Rapidly Aging Workforce Slowing Growth
New York, NY — Rapid retirements deprive companies of critical experience and knowledge, which undermines productivity across the entire economy and hurts economic growth, according to a new study by Nicole Maestas of Harvard University and Kathleen Mullen and David Powell of the RAND Corporation, a think tank.
On average, every 10% increase in the share of the state’s population over the age of 60 reduced per capita growth in gross domestic product by 5.5%.
This came through two effects. First, as more workers retire, the labor force grows more slowly. This, according to researchers, explains one-third of the 5.5% growth hit. (Source: “For Economy, Aging Population Poses Double Whammy,” The Wall Street Journal, August 5, 2016.)
But the bigger effect was through reduced productivity—that is, output per hour—of the remaining workers.
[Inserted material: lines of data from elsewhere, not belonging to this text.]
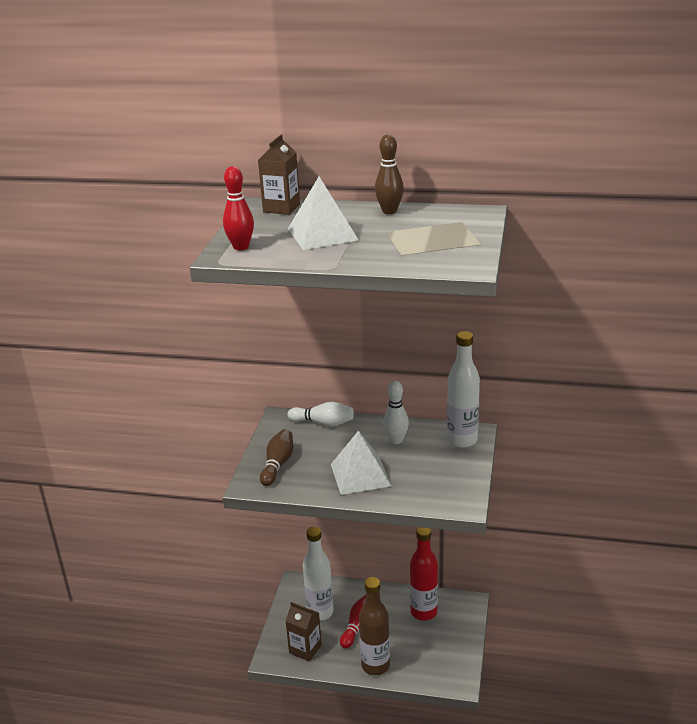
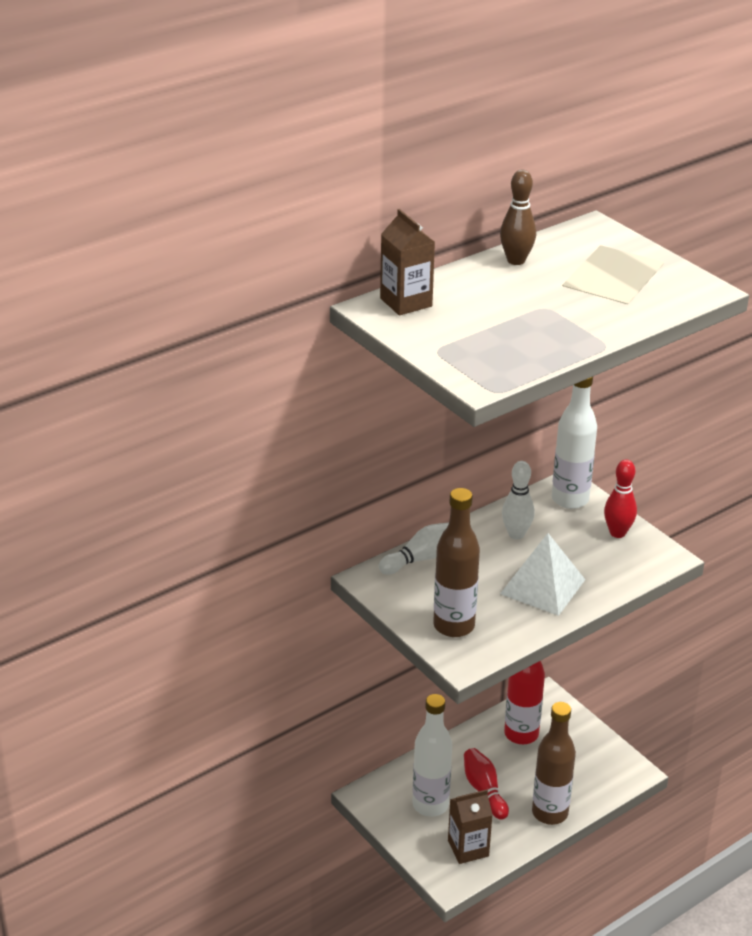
camera: 50 degrees left, 5 degrees up
red bowling pin [223,166,254,250] -> red bowling pin moved to [604,459,637,538]
brown bowling pin [260,429,293,486] -> brown bottle [433,488,480,637]
white pyramid [288,177,358,250] -> none

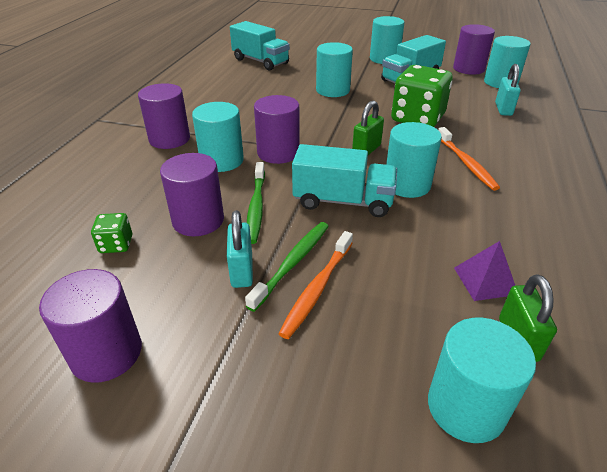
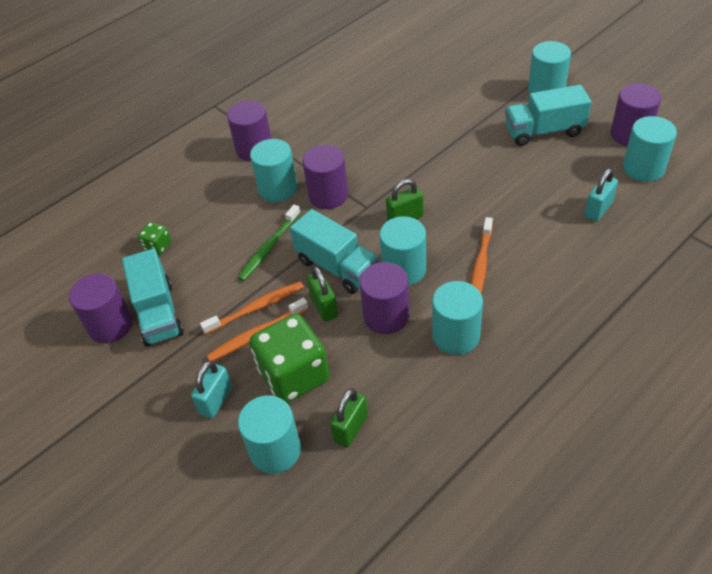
camera: 35 degrees right, 10 degrees up
purple cylinder [160,153,224,236] -> purple cylinder moved to [359,262,409,334]
turquoise padlock [227,210,253,288] -> turquoise padlock moved to [191,361,232,419]
turquoise truck [230,21,290,70] -> turquoise truck moved to [122,249,184,347]
green toothbrush [245,222,329,312] -> orange toothbrush [200,281,304,335]
turquoise cylinder [316,42,353,97] -> turquoise cylinder moved to [432,281,483,355]
green dice [391,65,453,127] -> green dice moved to [249,313,330,403]
purple pyramid [454,241,515,301] -> none
none -> green padlock [307,266,338,322]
The authors found that this couldn’t be explained by emigration, mortality or an influx of younger, inexperienced workers. Rather, they found that everyone became less productive in an aging state.
“An older worker’s experience increases not only his own productivity but also the productivity of those who work with him.” All else equal, experienced workers are more productive. One study found that productivity peaks at age 50, when productivity is 60% higher than for the average 20-year-old. (Source: Ibid.)
Aging can also cut in the opposite direction. Older workers may be slower to adapt to new technology. If laid off from a dying industry, their experience may be irrelevant to a new one. Older workers are more likely to suffer from injury or illness and less likely to have a college degree.
But these disadvantages have shrunk: The average 60-year-old in the 2000s was as healthy as the average 55-year-old in the 1970s, and in many occupations, cognitive skill matters more than physical stamina.
So, how much has aging hurt overall growth? In the past five years, the labor force grew just 0.6% per year, half the rate of a decade earlier, much of it due to retiring boomers.
Meanwhile, productivity grew just 0.5% per year, the second-weakest such stretch since the 1950s. The productivity slowdown is a puzzle.
Businesses appear reluctant to invest due to financing constraints, a dim sales outlook or a paucity of exciting new innovations. The new research suggests retirements could be part of the story. By applying their state-level findings to the whole country, the authors estimate that aging will reduce growth by 1.2% between 2010 and 2020, with two-thirds of the effect attributable to reduced productivity. (Source: Ibid.)